6 Kasım 2014 Perşembe

FATURA MÜFETTİŞLERE KESİLDİ


03.Kasım.2014 tarihli TAKVİM gazetesi, iki İş Müfettişinin maden sahipleriyle beraber çekilen fotoğraflarını 1. sayfadan "Yüz Karası" manşeti ile verdi.
Aynı Fotoğraf orta sayfada ise "Kara Vicdanlılar" manşeti ve "Zehir Zıkım Olsun" alt manşeti ile verildi.
Haber ise şöyle; "Denetçiler gelmeden patronların haberi oluyordu. Patronlar onları lüks araçlarla alıp otele götürüyorlar, her türlü ihtiyaçlarını karşılayıp akşamda içki masalarını kuruyorlardı. Sonra da göstermelik olarak ocağa geliyorlardı" 
Bir fotoğraftan hareketle, bu kadar acımasız manşetleri atmak ne kadar gazetecilikle bağdaşır, tartışılması gereken bir konu.
Ayrıca;
"İçki Masası" deniyor, ben masada içki kadehi göremedim.
Karaman veya Ermenek'teki "Lüks Otel"ler, Müfettişlerin kendilerine fatura karşılığı ödenen "konaklama ücreti" ile çok rahat kalabilecekleri oteller... 
Bir denetim elemanının yemekle, hatta çay ile mesleğini satabileceğine inanmak ise denetim elemanına yapılacak en büyük hakaret...(Tabii bu algının oluşmasında, çok az sayıda da olsa bazı denetim elemanlarının olumsuz davranışlarının da payı var)
Çay demiken bir parantez açmak gerek...
Bundan 30 yıl önce, mesleğe ilk girdiğimiz günlerde, üstatlar bu çay konusunu tartışırdı. Bazıları denetimlerde (özellikle soruşturmalarda) yöneticilerin çayını içmezlerdi, bir bölümü de "Müfettiş bir çaya mı satılacak." diye, denetlenenin müfettişe antipati ile bakmasına neden olan bu katı uygulamaya karşı çıkardı...
30 yıl sonra bile, hem de Başbakanın ağzından, bu konuyu tartışıyor olmak üzüntü verici...
Sayın Başbakanın bu sözü söylemeden önce, şu soruları kendisine sorması gerekirdi...
* Müfettişin çay içmesini etik bulmayan bir anlayış, bir bakanın milyonluk saati hediye (?) kabul etmesine neden tepki göstermez?
* Çay teklifi reddedilen insanların, onurunu kırmaya, kendini suçlu hissettirmeye devletin ve devlet memurunun hakkı var mıdır?
* Bir müfettiş çayı reddederken, kendi onurundan şüphe duymaz mı?
İş Müfettişi arkadaşlar genel uygulama olarak denetledikleri iş yerlerine denetledikleri kurumun arabaları ile gidip geliyorlar. Bu yanlışsa, bu yanlışın sorumluları müfettişler değil, araç tahsis etmeyerek, araç ücreti vermeyerek bu durumun "gelenek" haline gelmesine göz yuman Çalışma Bakanlığı yetkilileri.

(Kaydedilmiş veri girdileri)
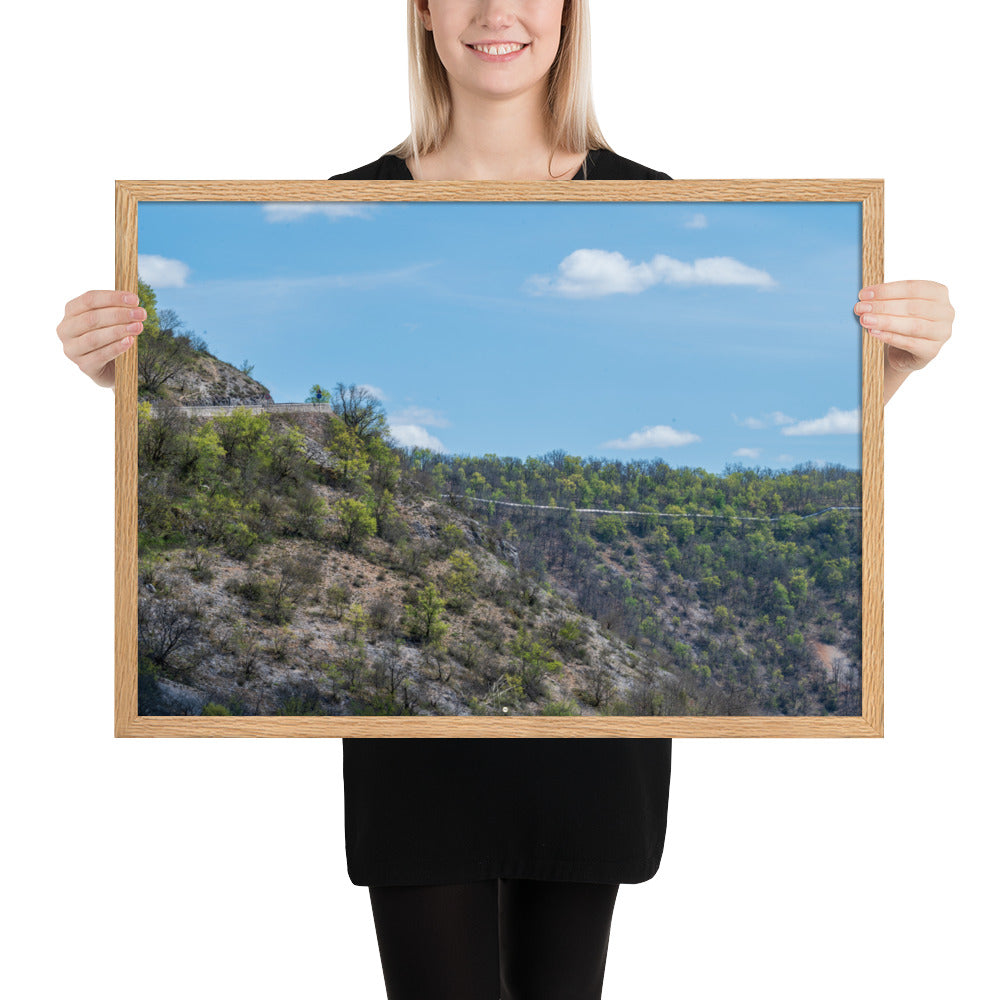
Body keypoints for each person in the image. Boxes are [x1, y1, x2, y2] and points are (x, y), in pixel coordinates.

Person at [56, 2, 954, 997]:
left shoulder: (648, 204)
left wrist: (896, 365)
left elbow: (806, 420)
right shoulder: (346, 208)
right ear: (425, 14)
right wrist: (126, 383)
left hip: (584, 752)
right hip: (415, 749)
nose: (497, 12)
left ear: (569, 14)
--
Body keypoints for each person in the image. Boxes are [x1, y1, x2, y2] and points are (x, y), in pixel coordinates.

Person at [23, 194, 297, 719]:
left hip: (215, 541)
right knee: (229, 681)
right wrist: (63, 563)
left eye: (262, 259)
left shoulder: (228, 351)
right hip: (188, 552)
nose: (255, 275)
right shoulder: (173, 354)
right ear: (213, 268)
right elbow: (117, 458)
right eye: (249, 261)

Görevin amacı - Lütfen iş müfettişleriyle ilgili yazıya göre "Yüz Karası" manşetini 1. sayfasında hangi gazetenin verdiğini söyleyin.

Görevin sonucu - TAKVİM gazetesi, 03 Kasım 2014 tarihli sayısında.